Harry stared. He had assumed the guy was a gym junkie, or maybe doing steroids - but if he were a wizard the field was suddenly wide open. What was he - part giant? - part ogre? - part troll? But how could he be, if he were a Death Eater?

"Nobody rejects me and gets off scot free. I made damn sure she was going to live up to her nagging nick-name - took an effin' powerful Hex to do it too. Oh yes, Harry, your dear Aunt wasn't always the prudish, petty-minded, shrivelled, suburban shrew she is today. Not by a long chalk!"

"But memory modification is illegal, unless you're an Auror!" Harry protested.

"As is Mugglerisation - doesn't mean to say it doesn't happen." Dirk sounded complacent.

"Does she remember anything about her life before?" Harry demanded. He knew Aunt Petunia was more aware of the magical world than she let on, but how much did she remember?

"Oh yes! Just enough to ensure that her whole life is a continual disappointment..."

x x x

A series of heavy knocks, thumps really, interrupted them. They both leaped to their feet, Dirk moving behind Harry with his hand on his shoulder, precariously close to his windpipe. The thuds sounded again, and Uncle Vernon's voice called out, gruffly,

"Come on, open up! I know you're in there."

Gesturing at Harry to be quiet, Dirk opened the door. Uncle Vernon stood on the threshold, red-faced with irritation and impatience, uncomfortable in his 'neighbourly' role. He had been kicking the door with his foot, both hands being full: he was carrying a very large, spiny pot-plant. Without waiting for introductions he growled:

"It's time for the boy to come home. And my wife _insisted_ that I bring you this cactus as a house-warming present. There's some damn fool message too, stupid woman: 'To Socrates from Xa------' - can't even say the bloody name!"

It all happened very quickly. With a snarl, Iago launched himself at Uncle Vernon's leg. He dodged unsuccessfully, tripped and, in falling, thrust the prickly Opuntia into Dirk's arms. Whatever impelled the wizard to grab onto it, even momentarily, gave Harry his opening.

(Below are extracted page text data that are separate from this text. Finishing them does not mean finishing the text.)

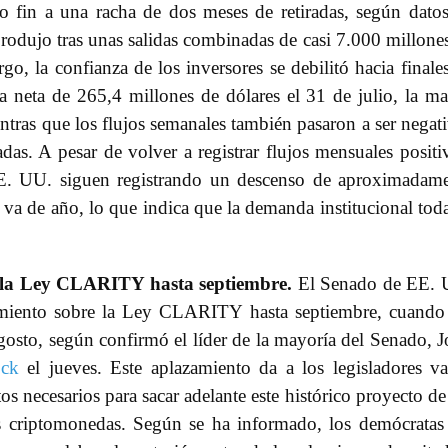
do fin a una racha de dos meses de retiradas, según dato
produjo tras unas salidas combinadas de casi 7.000 millone
o, la confianza de los inversores se debilitó hacia finale
a neta de 265,4 millones de dólares el 31 de julio, la m
ientras que los flujos semanales también pasaron a ser negat
adas. A pesar de volver a registrar flujos mensuales positi
EE. UU. siguen registrando un descenso de aproximadam
 va de año, lo que indica que la demanda institucional tod
e la Ley CLARITY hasta septiembre.
El Senado de EE. 
imiento sobre la Ley CLARITY hasta septiembre, cuando
agosto, según confirmó el líder de la mayoría del Senado, 
ock
el jueves. Este aplazamiento da a los legisladores va
s necesarios para sacar adelante este histórico proyecto de
as criptomonedas. Según se ha informado, los demócratas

Aunt Petunia had sent that cactus over for a reason, he was convinced. With Dirk's attention focussed, briefly, on his punctured hands, Harry took a gamble, seized the stick from the flowerpot, aimed and bellowed,

"_Stupefy_!" and, just for good measure, "_Petrificus Totalus_!"

Dirk, Uncle Vernon, Iago and Tybalt froze, locked in the full Body Bind.

Harry looked down at the insignificant piece of stick. What distant memory, what residual instinct had made her keep it safe and accessible for all these years?

In his hand he was holding Aunt Petunia's wand.